Salimos tarde, lo recuerdo, y la tarde se fue apagando mientras hablábamos – siempre es tan amena tu conversación, siempre aprendo tantas cosas en lo que cuentas-; el cielo estaba especialmente repleto de estrellas, más de las que nunca habíamos visto antes. Habrá explicaciones que echen mano de la calma de la noche, del aire estable sin cambios de temperatura, del anticiclón que barría la calima, de la luna ausente que hacía más oscura la oscuridad. Yo sé que todo eso son explicaciones falsas, que en realidad hay un plan celeste para engalanar el mundo cuando tú estás conmigo, intentando fútilmente imitar tu belleza.
Las líneas blancas de la carretera se estiraban más allá de los faros del vehículo, mi mano siempre en la tuya, la otra en el volante, tu voz en mis oídos, tu perfume en el habitáculo. ¿Dónde paramos?- dije; Qué más da, ya veremos- dijiste. Nos perdimos y fue una alegría poder estar aún más tiempo contigo recorriendo la vida.
Nos detuvimos en un hotel al borde del camino, uno de esos pertenecientes a una cadena económica multinacional, en que paran comerciales con maletín cansados de tocar puertas y no vender nada, camioneros a los que el tacógrafo les obliga a estacionarse, parejas que se escapan de las miradas enjuiciadoras. Seguramente, el establecimiento no aparece en las guías de resorts con encanto, ni tiene un restaurante con esmerada carta francesa, ni su bodega de vino destaca por lo selecto y variado de sus caldos. Hoy, miro el folleto del hotel y el pequeño comedor de jardín, aunque digno, no destaca ni por su menú ni por su imagen. Pero, ¿sabes?, el universo estaba bello a través del ventanal de la terraza, con la catedral iluminada muy al fondo, las estrellas titilando, el murmullo de los insectos de la noche, una Cruz Campo en tus labios, un periódico compartido en la mesa mientras esperábamos el plato de carne, confidencias tiernas y miradas enlazadas.

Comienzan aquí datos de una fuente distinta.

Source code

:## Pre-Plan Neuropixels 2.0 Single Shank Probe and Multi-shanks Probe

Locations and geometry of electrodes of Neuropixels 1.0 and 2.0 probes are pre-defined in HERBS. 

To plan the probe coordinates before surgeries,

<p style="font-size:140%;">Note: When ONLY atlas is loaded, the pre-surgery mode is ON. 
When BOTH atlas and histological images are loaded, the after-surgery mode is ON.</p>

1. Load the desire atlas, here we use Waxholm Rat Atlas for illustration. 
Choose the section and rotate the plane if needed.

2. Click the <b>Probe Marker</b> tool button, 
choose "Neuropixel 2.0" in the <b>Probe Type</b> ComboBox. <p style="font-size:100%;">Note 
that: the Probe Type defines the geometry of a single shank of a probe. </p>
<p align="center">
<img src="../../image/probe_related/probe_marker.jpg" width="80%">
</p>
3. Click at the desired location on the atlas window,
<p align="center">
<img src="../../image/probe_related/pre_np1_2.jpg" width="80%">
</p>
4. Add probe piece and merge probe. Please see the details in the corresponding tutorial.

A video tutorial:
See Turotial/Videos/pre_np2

Hoy, miro el folleto del hotel y las habitaciones se ven normalitas, decoradas de forma sencilla y funcional, incluso con algún desconchón que otro. Por eso, me asombro tanto de que cuando allí estuvimos, tras la cena, tras apurar el cigarrillo, tras el buenas noches del camarero, entramos en una habitación que me pareció palaciega, donde creí escuchar música de piano, donde las sábanas eran suaves y sensuales, con candelabros de diamantes y perlas, entorchados de oro, aromas de jazmín, donde el lecho nos llamaba a la pasión. Recuerdo que se me antojó el lugar más hermoso del cosmos cuando me perdí en el paraíso de tu piel desnuda y la ternura de tus caricias.